Como bem refere Maria Filomena Mónica no prefácio da obra em apreço, distinguir, a propósito de grandes autores literários, entre vida e obra é sempre artificial. Na sua vida pessoal, parece que Eça não se deu lá muito bem com o amor. Em plena adolescência, terá ficado marcado pelo veto do seu tio ao namoro com a prima mais velha, o que fez com que precocemente se sentisse um homem pouco desejado. Posteriormente, a influência de Proudhon e a adopção do realismo terão também ajudado a moldar a visão trágica e negativista do amor que perpassa em muita da sua obra. Com efeito, o amor em Eça surge amiúde viciado na sua base, seja pela impossibilidade natural do incesto (
Os Maias), pela proibição social e moral (
O Crime do Padre Amaro) ou pelo adultério sem escrúpulos (
O Primo Basílio). E, curiosamente, é quase sempre sobre a personagem feminina, descrita pelo vazio mental, pelo sentimentalismo e pela inocência, que vai recair o onús da tragédia. É a mulher que ama, e o homem que desfruta. É a mulher que sonha, e o homem que friamente desfaz os sentimentos. É a mulher que se sacrifica, e o homem que segue vivendo. No fundo, é a mulher romântica, e o homem realista.

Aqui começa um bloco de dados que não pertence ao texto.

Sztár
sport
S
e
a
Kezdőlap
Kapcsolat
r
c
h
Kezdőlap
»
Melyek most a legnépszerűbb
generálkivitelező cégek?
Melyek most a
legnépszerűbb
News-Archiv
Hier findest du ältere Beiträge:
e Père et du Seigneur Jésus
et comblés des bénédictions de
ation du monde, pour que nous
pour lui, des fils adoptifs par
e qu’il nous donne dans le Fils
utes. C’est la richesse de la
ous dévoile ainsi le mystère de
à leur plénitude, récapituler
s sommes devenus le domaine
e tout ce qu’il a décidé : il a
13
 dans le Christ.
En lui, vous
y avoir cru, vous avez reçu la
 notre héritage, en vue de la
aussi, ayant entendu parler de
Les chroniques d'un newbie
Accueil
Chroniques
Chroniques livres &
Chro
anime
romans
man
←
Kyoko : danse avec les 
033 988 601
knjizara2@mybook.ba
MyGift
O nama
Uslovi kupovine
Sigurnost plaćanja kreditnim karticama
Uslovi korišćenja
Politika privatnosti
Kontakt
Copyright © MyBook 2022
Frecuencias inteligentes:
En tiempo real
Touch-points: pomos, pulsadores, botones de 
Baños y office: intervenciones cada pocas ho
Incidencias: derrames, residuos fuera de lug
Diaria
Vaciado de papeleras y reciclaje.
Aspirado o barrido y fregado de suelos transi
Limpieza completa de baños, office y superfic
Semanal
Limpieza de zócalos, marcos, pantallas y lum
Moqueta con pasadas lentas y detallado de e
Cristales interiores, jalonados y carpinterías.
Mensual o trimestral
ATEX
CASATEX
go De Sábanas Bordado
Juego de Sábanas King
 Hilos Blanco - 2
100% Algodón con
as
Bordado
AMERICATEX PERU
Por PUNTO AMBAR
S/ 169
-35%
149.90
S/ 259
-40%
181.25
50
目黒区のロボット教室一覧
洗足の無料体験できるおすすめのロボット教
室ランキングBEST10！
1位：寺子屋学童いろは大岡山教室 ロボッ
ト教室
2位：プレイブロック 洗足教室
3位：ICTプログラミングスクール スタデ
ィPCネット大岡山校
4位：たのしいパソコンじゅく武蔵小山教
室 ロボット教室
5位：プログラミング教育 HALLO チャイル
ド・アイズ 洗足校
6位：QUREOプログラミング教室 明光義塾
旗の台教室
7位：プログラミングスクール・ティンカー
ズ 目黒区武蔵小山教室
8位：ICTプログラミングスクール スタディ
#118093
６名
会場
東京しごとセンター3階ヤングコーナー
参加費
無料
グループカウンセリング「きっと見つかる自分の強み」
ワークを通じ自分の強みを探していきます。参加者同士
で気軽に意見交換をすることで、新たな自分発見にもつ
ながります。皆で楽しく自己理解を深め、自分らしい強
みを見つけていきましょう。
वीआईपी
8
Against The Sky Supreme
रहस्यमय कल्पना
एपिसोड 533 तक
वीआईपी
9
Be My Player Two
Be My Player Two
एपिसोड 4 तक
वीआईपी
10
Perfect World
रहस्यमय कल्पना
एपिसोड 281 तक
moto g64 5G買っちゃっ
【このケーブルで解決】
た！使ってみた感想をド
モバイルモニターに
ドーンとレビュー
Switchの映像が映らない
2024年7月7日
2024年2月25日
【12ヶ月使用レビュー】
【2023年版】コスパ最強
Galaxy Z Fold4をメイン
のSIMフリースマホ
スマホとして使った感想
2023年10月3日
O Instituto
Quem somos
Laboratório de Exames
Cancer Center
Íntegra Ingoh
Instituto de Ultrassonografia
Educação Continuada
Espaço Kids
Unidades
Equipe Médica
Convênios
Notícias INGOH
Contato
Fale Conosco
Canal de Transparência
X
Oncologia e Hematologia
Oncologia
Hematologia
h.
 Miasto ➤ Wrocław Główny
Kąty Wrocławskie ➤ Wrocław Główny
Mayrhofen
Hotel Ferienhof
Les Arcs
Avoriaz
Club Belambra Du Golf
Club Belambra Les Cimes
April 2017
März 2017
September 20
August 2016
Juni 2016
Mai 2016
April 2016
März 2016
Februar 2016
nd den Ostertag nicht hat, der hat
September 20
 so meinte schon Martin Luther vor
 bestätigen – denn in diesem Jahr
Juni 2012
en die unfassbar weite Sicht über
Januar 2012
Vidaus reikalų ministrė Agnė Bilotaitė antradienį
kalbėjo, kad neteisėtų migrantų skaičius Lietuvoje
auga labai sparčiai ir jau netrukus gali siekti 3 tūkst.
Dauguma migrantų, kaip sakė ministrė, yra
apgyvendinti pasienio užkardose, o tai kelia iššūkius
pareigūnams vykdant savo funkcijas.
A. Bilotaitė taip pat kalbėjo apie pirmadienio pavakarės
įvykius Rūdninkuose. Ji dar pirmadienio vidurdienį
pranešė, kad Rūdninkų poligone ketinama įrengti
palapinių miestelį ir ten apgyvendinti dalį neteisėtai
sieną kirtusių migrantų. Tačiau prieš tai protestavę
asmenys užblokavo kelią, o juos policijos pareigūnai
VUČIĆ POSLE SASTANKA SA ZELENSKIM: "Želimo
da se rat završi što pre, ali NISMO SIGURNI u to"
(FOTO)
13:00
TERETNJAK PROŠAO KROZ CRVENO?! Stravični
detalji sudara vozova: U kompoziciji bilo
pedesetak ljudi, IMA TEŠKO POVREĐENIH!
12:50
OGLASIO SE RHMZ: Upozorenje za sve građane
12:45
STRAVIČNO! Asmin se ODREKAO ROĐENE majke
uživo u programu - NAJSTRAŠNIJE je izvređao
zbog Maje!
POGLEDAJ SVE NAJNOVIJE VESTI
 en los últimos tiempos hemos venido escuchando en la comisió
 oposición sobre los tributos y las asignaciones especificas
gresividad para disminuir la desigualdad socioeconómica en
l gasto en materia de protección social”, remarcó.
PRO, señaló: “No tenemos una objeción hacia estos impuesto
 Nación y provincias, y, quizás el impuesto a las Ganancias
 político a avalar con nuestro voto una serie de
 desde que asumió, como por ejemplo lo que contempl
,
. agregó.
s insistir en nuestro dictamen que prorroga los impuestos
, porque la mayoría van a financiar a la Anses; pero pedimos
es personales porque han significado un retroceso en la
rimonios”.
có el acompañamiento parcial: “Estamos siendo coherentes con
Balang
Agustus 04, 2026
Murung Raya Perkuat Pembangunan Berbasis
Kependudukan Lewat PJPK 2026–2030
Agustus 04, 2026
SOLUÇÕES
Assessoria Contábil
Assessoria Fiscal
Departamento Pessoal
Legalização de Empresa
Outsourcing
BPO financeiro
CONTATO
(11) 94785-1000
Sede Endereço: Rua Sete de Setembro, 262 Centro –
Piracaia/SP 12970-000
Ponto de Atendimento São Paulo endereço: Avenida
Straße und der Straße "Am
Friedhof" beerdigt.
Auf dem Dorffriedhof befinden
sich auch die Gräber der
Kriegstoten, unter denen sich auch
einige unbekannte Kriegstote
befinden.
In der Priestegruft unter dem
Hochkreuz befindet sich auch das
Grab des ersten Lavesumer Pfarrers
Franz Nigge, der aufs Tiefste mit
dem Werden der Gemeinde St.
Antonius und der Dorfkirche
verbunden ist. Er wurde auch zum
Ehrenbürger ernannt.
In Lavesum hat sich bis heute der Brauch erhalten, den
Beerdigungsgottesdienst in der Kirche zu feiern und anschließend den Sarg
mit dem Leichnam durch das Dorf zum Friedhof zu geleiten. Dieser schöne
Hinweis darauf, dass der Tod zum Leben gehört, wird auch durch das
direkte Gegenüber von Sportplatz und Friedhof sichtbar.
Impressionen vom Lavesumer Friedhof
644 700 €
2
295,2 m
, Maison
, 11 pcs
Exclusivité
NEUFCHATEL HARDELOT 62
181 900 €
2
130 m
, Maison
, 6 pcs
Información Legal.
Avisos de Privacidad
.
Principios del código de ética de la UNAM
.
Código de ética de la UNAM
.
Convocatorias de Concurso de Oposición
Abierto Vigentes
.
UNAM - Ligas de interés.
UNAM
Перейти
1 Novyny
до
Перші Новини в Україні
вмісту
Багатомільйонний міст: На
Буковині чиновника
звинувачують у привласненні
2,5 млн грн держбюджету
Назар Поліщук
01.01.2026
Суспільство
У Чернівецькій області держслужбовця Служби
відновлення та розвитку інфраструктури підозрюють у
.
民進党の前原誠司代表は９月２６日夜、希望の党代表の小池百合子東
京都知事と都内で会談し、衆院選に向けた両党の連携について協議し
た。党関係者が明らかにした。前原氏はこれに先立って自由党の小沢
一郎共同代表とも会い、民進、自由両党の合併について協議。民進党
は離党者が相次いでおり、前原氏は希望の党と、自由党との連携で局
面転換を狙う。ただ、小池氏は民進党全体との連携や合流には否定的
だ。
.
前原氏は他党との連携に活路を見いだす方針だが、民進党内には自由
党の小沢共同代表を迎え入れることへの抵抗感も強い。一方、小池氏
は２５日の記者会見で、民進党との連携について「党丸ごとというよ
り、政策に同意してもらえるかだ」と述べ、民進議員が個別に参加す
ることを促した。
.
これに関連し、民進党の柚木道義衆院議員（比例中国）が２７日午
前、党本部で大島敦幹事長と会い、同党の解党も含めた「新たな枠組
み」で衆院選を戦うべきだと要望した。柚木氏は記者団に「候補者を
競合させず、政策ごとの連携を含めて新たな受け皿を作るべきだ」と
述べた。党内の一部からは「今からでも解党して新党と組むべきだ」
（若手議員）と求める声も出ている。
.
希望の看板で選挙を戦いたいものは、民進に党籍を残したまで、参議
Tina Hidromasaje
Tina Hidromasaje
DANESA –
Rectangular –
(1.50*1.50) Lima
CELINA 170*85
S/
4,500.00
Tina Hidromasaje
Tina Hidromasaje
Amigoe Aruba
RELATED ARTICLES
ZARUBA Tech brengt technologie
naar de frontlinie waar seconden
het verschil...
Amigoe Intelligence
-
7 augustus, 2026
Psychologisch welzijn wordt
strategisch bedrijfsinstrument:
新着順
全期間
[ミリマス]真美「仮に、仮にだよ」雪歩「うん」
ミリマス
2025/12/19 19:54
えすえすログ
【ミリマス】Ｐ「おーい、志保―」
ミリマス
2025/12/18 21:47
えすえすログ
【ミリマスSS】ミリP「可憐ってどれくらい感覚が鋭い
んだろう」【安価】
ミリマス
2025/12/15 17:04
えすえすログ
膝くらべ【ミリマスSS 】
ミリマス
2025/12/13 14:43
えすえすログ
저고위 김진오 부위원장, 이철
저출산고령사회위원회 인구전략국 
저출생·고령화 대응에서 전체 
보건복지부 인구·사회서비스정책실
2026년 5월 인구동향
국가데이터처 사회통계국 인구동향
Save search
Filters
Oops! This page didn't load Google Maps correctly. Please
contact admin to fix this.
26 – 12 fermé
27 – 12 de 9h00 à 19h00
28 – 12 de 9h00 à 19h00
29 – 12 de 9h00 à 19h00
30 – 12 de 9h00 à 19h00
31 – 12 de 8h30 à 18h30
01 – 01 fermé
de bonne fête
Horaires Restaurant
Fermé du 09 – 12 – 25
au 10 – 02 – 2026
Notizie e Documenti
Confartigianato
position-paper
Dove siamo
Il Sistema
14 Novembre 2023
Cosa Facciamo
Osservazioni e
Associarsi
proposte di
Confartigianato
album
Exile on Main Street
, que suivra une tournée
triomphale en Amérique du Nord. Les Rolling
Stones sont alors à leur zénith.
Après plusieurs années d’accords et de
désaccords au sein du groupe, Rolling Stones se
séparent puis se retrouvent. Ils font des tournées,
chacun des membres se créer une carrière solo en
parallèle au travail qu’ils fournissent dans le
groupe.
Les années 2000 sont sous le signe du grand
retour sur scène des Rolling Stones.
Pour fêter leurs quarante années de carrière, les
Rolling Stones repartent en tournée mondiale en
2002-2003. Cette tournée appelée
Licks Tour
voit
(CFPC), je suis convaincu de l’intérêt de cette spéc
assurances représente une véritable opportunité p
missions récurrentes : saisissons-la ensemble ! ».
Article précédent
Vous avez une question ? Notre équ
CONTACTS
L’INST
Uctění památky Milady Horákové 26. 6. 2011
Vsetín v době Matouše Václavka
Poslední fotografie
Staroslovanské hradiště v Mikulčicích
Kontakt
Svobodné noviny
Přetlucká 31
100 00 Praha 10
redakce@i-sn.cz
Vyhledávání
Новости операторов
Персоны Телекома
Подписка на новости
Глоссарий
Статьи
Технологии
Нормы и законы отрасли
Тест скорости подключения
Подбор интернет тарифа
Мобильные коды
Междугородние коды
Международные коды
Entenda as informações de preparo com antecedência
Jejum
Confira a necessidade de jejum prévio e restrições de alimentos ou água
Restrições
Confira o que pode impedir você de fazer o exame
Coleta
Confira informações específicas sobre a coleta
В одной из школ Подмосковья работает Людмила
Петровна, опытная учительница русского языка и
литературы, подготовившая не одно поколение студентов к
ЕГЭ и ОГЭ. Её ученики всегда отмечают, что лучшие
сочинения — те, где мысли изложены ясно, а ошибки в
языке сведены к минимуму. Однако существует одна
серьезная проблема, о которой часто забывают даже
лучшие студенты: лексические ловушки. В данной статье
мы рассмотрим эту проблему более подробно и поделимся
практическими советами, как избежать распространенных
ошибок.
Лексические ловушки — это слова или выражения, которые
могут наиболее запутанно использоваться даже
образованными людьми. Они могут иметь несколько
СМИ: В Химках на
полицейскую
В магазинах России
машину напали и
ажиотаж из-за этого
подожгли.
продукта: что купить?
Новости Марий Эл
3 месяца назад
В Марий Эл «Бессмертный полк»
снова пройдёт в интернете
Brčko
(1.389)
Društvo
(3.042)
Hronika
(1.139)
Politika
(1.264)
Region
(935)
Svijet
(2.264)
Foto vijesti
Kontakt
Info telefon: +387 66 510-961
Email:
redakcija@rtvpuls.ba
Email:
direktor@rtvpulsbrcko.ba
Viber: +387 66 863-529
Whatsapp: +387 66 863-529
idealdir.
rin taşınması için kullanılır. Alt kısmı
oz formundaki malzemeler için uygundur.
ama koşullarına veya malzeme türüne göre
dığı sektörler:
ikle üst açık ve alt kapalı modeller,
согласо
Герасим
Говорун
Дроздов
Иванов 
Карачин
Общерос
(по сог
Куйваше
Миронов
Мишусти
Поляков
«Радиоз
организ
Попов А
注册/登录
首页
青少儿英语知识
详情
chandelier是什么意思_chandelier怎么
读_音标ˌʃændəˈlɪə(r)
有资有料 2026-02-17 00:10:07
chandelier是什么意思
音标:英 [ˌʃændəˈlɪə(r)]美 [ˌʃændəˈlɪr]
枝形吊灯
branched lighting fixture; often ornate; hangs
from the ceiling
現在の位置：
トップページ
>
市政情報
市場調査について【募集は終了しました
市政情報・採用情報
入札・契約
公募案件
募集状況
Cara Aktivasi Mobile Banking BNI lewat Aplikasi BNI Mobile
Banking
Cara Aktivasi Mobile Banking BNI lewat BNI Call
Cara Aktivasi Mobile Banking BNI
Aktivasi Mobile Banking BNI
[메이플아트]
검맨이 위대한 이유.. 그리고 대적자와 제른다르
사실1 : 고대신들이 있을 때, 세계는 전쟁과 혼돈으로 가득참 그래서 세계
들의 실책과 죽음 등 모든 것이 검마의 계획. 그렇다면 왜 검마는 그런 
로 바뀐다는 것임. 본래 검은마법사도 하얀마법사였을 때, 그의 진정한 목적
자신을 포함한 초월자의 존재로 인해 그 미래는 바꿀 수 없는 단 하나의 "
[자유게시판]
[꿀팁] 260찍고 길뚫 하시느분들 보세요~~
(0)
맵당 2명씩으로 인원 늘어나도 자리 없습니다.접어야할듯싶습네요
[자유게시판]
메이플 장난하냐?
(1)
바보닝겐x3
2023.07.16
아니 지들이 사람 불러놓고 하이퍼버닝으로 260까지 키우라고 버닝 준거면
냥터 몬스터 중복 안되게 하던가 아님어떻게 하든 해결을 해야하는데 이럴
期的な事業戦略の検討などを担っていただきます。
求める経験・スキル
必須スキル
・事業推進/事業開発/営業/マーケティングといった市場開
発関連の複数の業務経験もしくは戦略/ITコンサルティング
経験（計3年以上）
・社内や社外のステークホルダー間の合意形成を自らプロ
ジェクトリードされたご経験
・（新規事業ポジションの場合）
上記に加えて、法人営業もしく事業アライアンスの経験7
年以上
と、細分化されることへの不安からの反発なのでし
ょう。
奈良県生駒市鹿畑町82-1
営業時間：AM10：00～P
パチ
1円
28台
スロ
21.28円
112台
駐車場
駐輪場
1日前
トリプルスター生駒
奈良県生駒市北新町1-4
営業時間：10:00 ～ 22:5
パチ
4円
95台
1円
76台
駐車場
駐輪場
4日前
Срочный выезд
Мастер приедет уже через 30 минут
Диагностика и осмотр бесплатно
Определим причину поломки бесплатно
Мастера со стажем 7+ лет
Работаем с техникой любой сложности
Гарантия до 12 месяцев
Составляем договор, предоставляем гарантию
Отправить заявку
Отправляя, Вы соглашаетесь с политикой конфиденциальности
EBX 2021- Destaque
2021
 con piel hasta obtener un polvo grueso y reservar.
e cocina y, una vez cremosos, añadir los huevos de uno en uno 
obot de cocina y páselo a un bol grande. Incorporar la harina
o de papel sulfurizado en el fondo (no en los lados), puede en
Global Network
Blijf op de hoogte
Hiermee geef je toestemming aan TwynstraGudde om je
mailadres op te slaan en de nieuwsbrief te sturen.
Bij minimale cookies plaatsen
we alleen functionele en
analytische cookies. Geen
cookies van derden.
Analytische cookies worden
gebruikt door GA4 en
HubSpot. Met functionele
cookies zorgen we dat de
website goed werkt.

Em O Mistério da Estrada de Sintra (1870, em co-autoria com Ramalho Ortigão), ainda longe, portanto, da maturidade das grandes obras, Eça começa a desenhar aquela que viria a ser a sua visão fundamental do amor. Deixo aqui uma passagem (citada na obra de Filomena Mónica) correspondente a um dos últimos folhetins, "A Confissão Dela", escrito por Eça, em que o capitão inglês Rytmel comunica, através de carta, à Condessa de W a impossibilidade de aquele amor sobreviver: «Fias-te de mais no amor! Aquele amparo superior, aquele apoio sólido e protector, que todo o espírito procura no mundo, e que uns acham na família, outros na ciência, outros na arte, tu pareces quereres encontrá-lo somente na paixão, e não sei se isso é justo, se isso é realizável!». Mais à frente, o amor «é um desequilíbrio das faculdades; é o predomínio momentâneo e efémero da sensação; isto basta para que não possa repousar sobre ele nenhum destino humano. É uma limitação da liberdade, é uma diminuição do carácter; especializa, circunscreve o indivíduo; é uma tirania natural, é o inimigo astuto do critério e do arbítrio (...)».